— Arbeitsauftrag —
• 1. Welchen Zinssatz verlangt die Deutsche Bank laut dem Textauszug über Baugeld?
• 2. Übersetze aus dem Textauszug über Baugeld den Satz „Allerdings ist die Spannweite der Zinssätze sehr groß.“ ins Englische.
• 3. Kopiere aus dem Textauszug über Baugeld wortgetreu den Abschnitt, der mit „Umso überraschender ist“ beginnt und bis einschließlich „Region Hamburg vermeldet.“ reicht.

— Textauszug —
-------

Bei einem Objekt, das mit den Erwerbsnebenkosten rund 455.000 Euro kostet und einem Eigenkapital von 160.000 Euro beträgt der Zinssatz bei zehnjähriger Zinsbindung bei den günstigsten Baugeldvermittlern wie Dr. Klein oder Interhyp 0,92 Prozent und bei der Postbank 0,95 Prozent. Knapp 300.000 Euro Kredit können so mit einer monatlichen Rate von rund 960 Euro (bei drei Prozent Tilgung) finanziert werden. „Baugeld ist damit so günstig wie nie seit Bestehen der Bundesrepublik“, sagt Michiel Goris, Vorstandsvorsitzender der Interhyp AG, Deutschlands größtem Vermittler privater Baufinanzierungen.

Mit Baufinanzierungen verdienen Banken noch Geld

Wer in diese Finanzierung nur 100.000 Euro Eigenkapital einbringen kann, zahlt nur geringfügig höhere Zinsen. Bei einem Zinssatz von 1,12 Prozent kosten 355.000 Euro Kredit bei gleicher Tilgungsleistung monatlich rund 1200 Euro. Auch das ist kaum mehr als viele in Hamburg für die Miete ausgeben. Allerdings ist die Spannweite der Zinssätze sehr groß. Während der Zins bei der HypoVereinsbank 1,14 Prozent beträgt, nimmt die Deutsche Bank 1,64 Prozent.

Umso überraschender ist es, dass das Geschäft mit dem Baugeld bei den Banken nicht mehr so rundläuft, wie eine Umfrage des Abendblatts bei sieben regionalen und überregionalen Banken zeigt. Die Zuwachsraten bleiben deutlich hinter den Steigerungsraten des ersten Halbjahres 2015 zurück. Erste Institute melden einen Rückgang von bis zu acht Prozent bei neu vergebenen Immobilienkrediten. Während sich die Banken vor einem Jahr noch mit Steigerungsraten von rund 50 Prozent brüsteten, bleiben jetzt die Auskünfte zur Geschäftsentwicklung im Ungefähren. Die Deutsche Bank spricht zwar von „einer anhaltend starken Entwicklung“, meidet aber konkrete Zahlen. Im Vorjahr hatte das Institut noch einen Zuwachs von 50 Prozent im Neugeschäft bei Baufinanzierungen allein für die Region Hamburg vermeldet.

-------

— Datenteil —
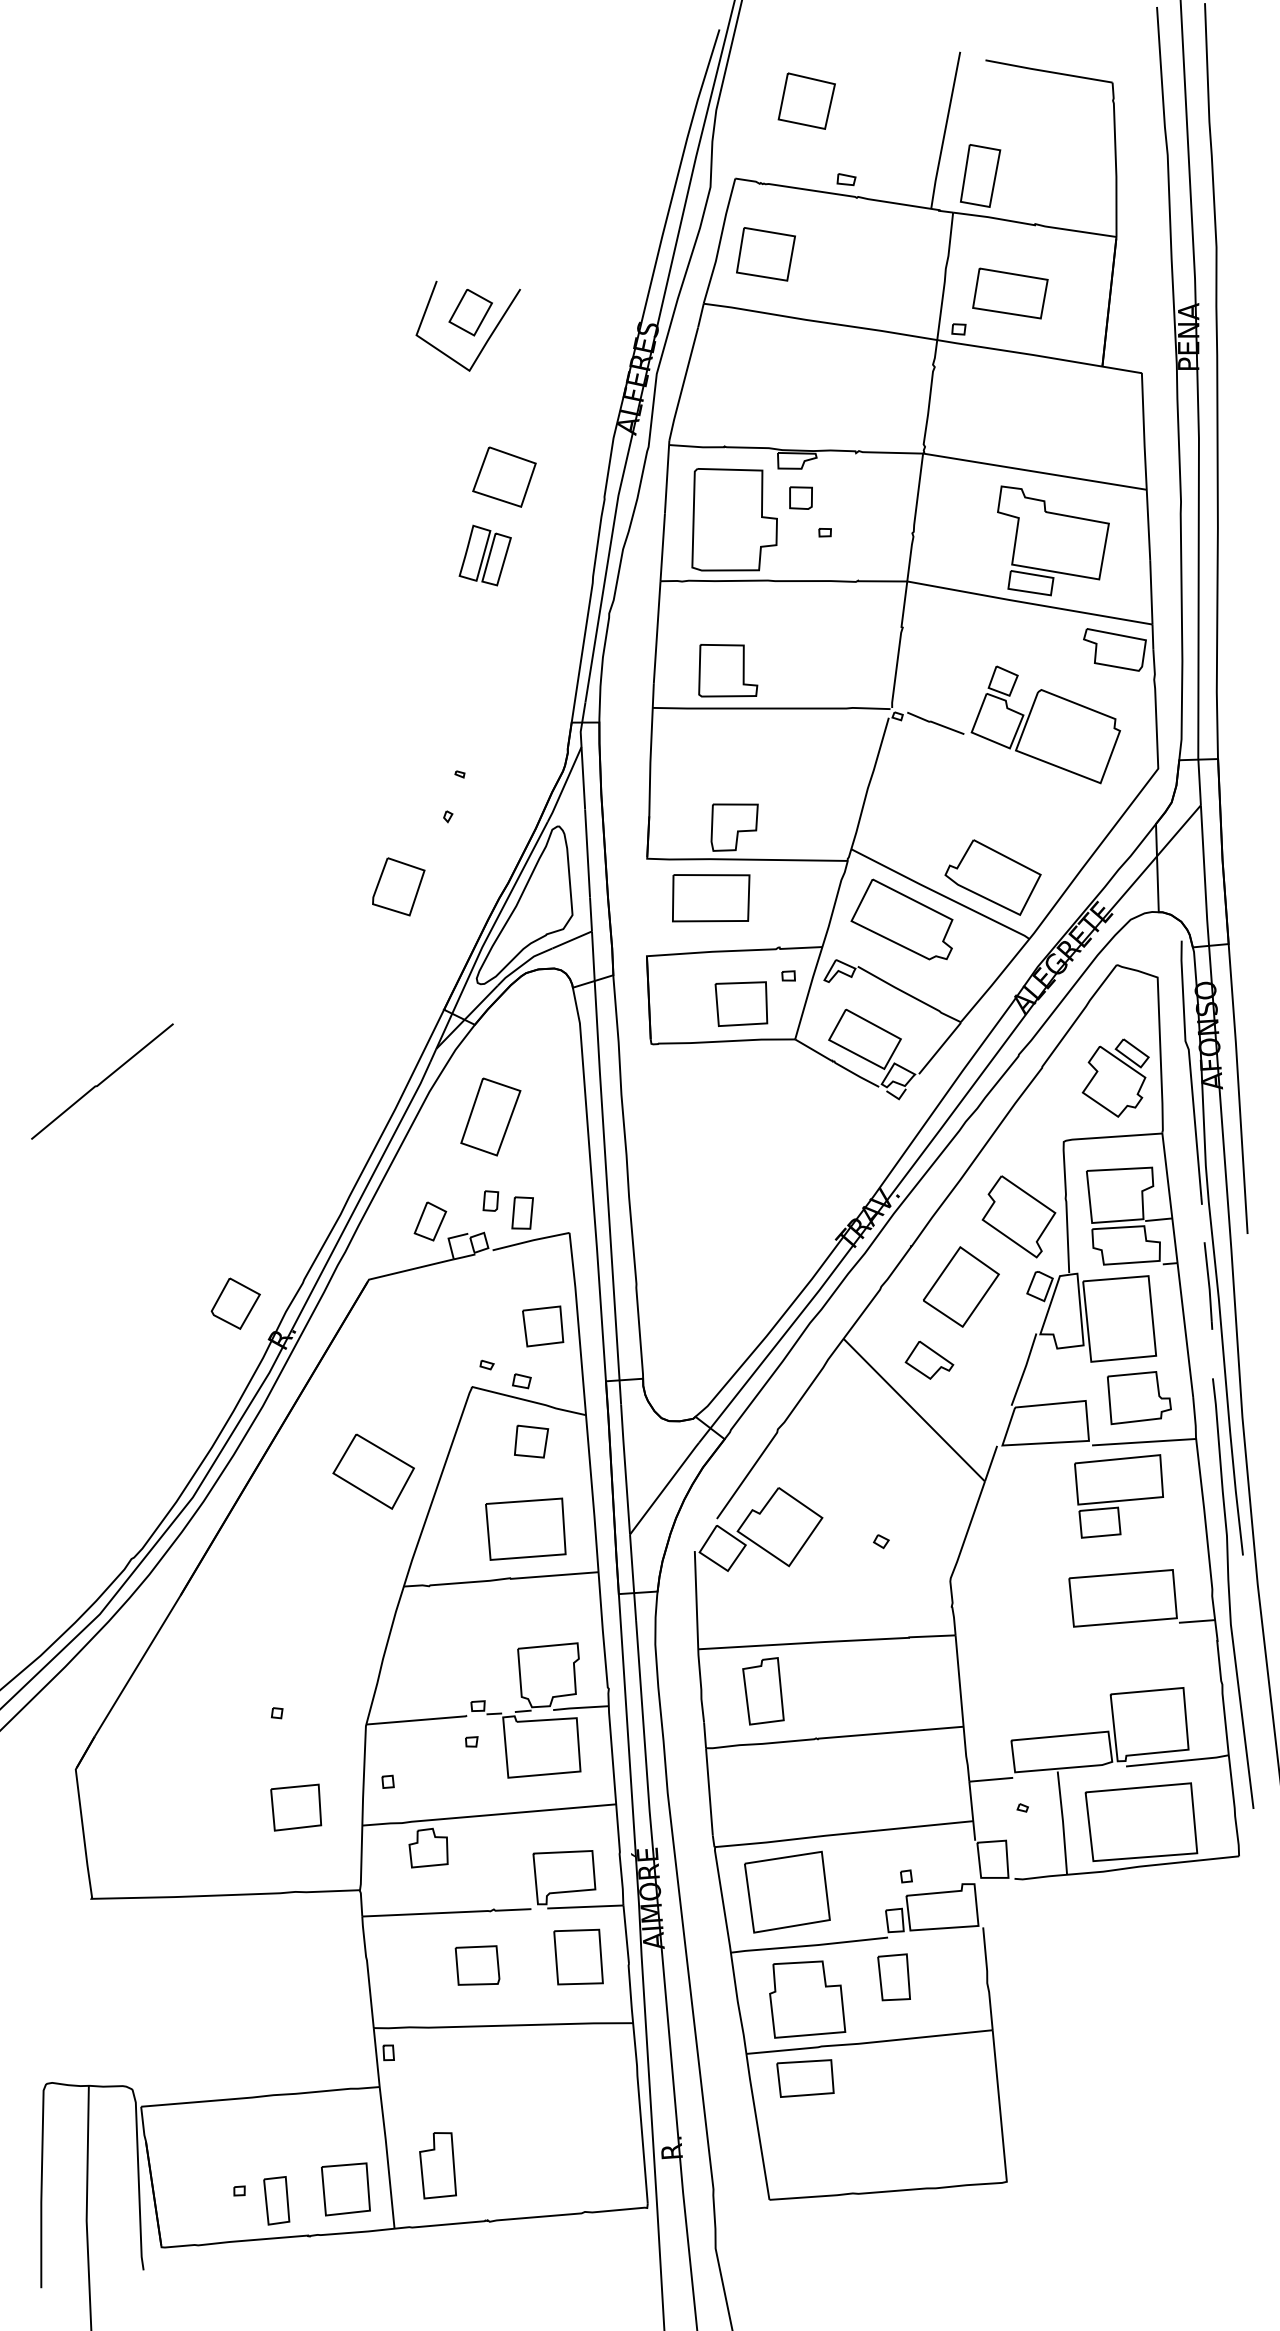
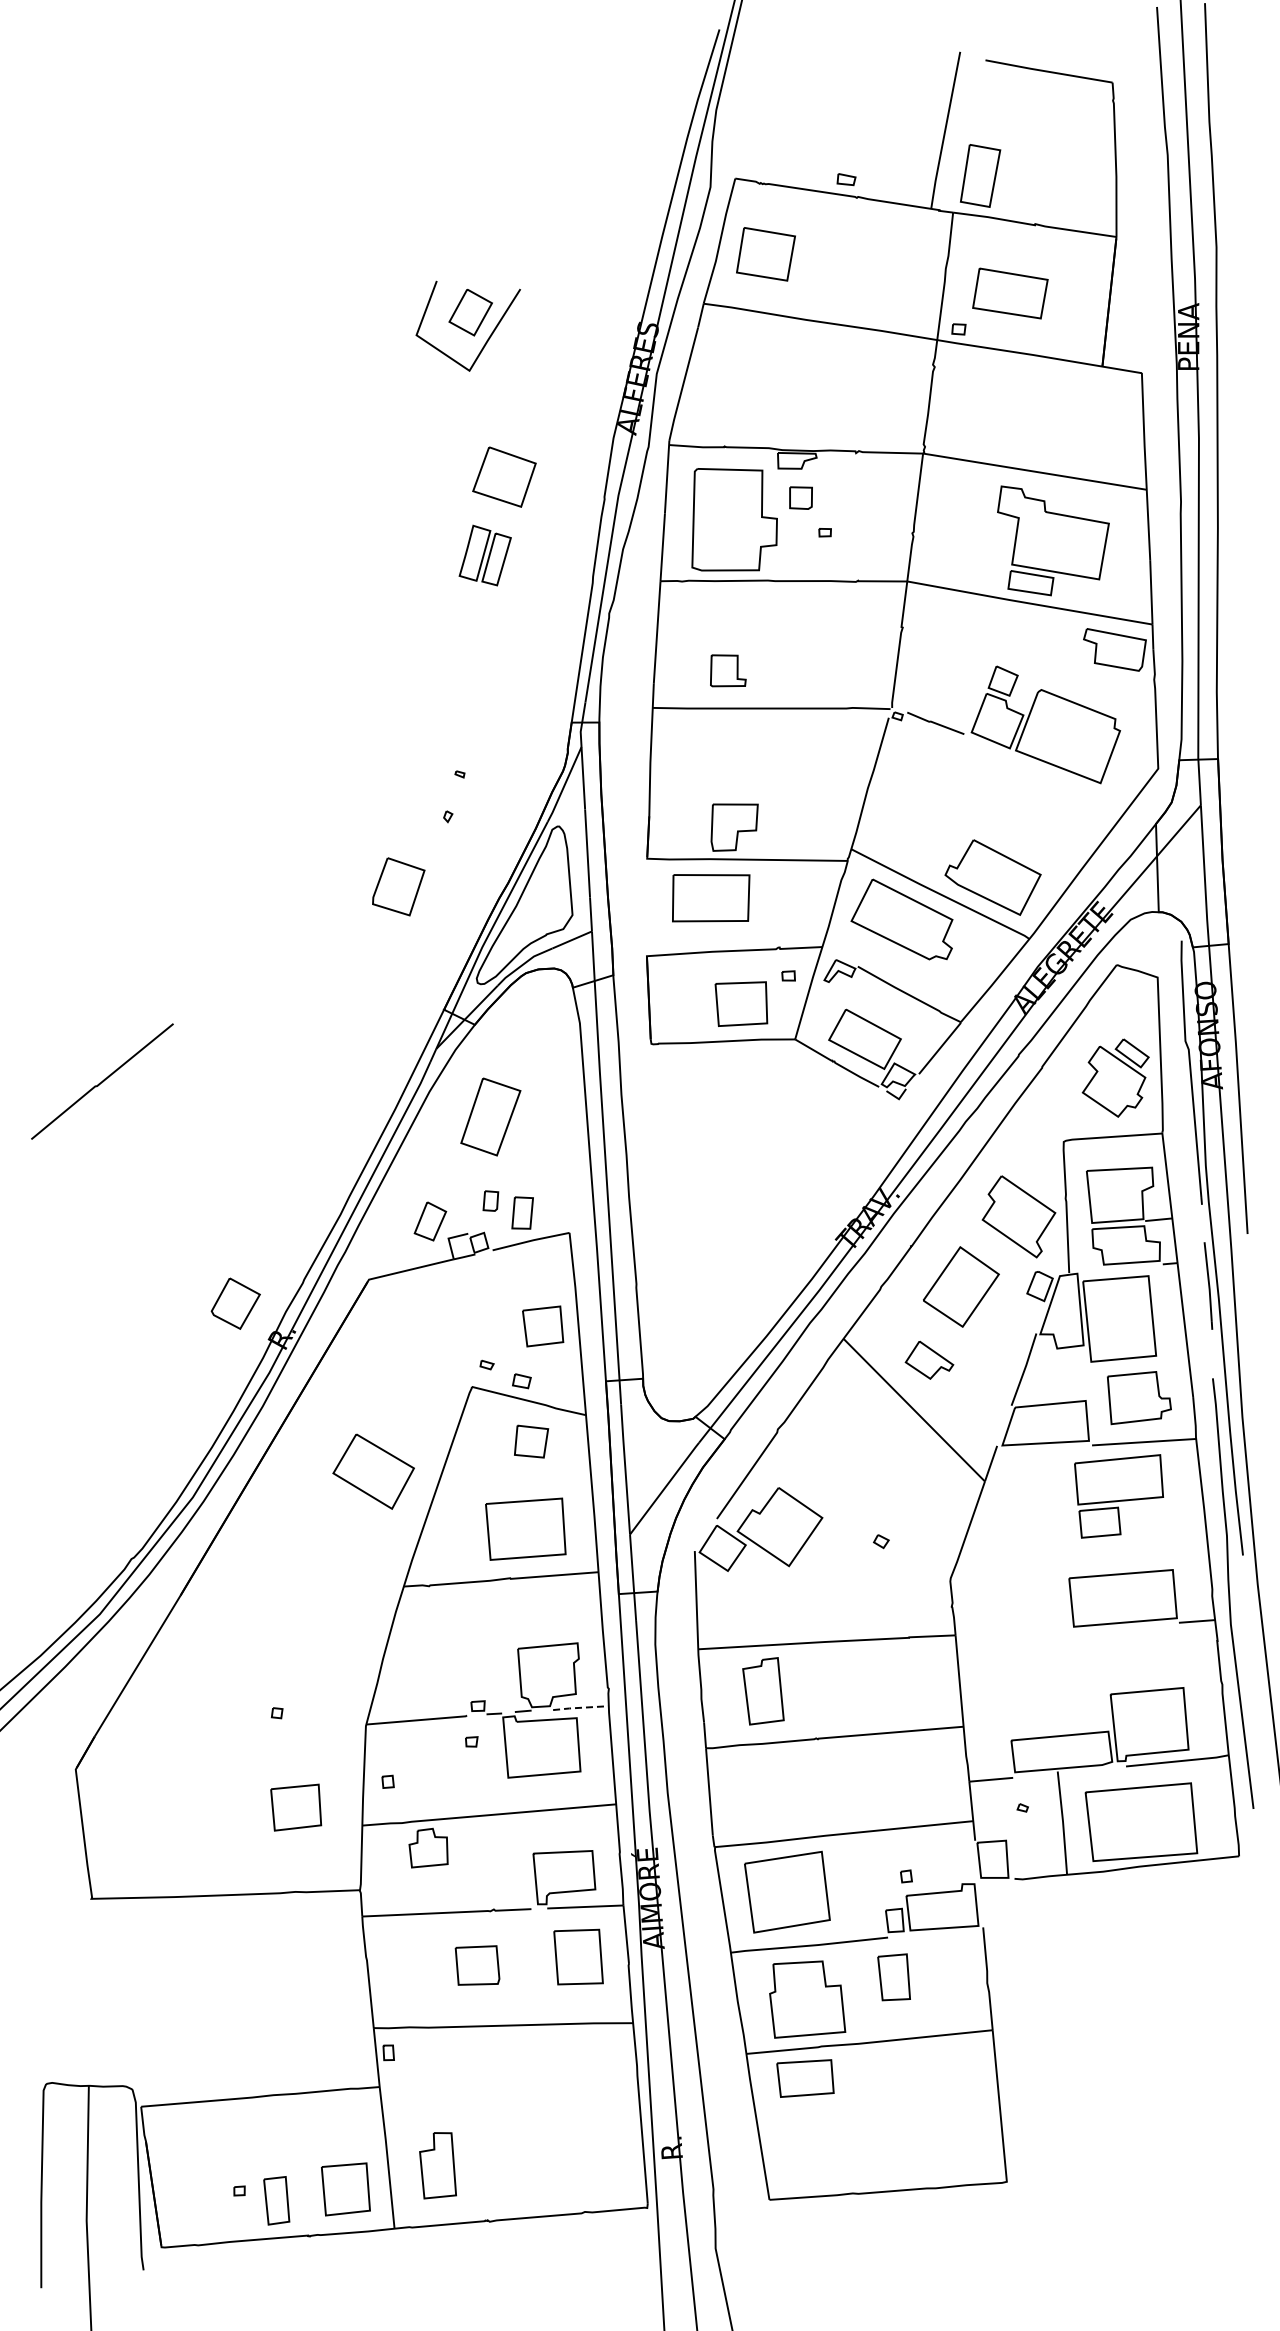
part at (806, 100): present -> none
part at (728, 670) size: 61x54 px -> 37x34 px
line at (580, 1707): solid -> dashed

-------

— Lösungen —
• 1. Die Deutsche Bank verlangt 1,64 Prozent.

• 2. However, the range of interest rates is very wide.

• 3.
Umso überraschender ist es, dass das Geschäft mit dem Baugeld bei den Banken nicht mehr so rundläuft, wie eine Umfrage des Abendblatts bei sieben regionalen und überregionalen Banken zeigt. Die Zuwachsraten bleiben deutlich hinter den Steigerungsraten des ersten Halbjahres 2015 zurück. Erste Institute melden einen Rückgang von bis zu acht Prozent bei neu vergebenen Immobilienkrediten. Während sich die Banken vor einem Jahr noch mit Steigerungsraten von rund 50 Prozent brüsteten, bleiben jetzt die Auskünfte zur Geschäftsentwicklung im Ungefähren. Die Deutsche Bank spricht zwar von „einer anhaltend starken Entwicklung“, meidet aber konkrete Zahlen. Im Vorjahr hatte das Institut noch einen Zuwachs von 50 Prozent im Neugeschäft bei Baufinanzierungen allein für die Region Hamburg vermeldet.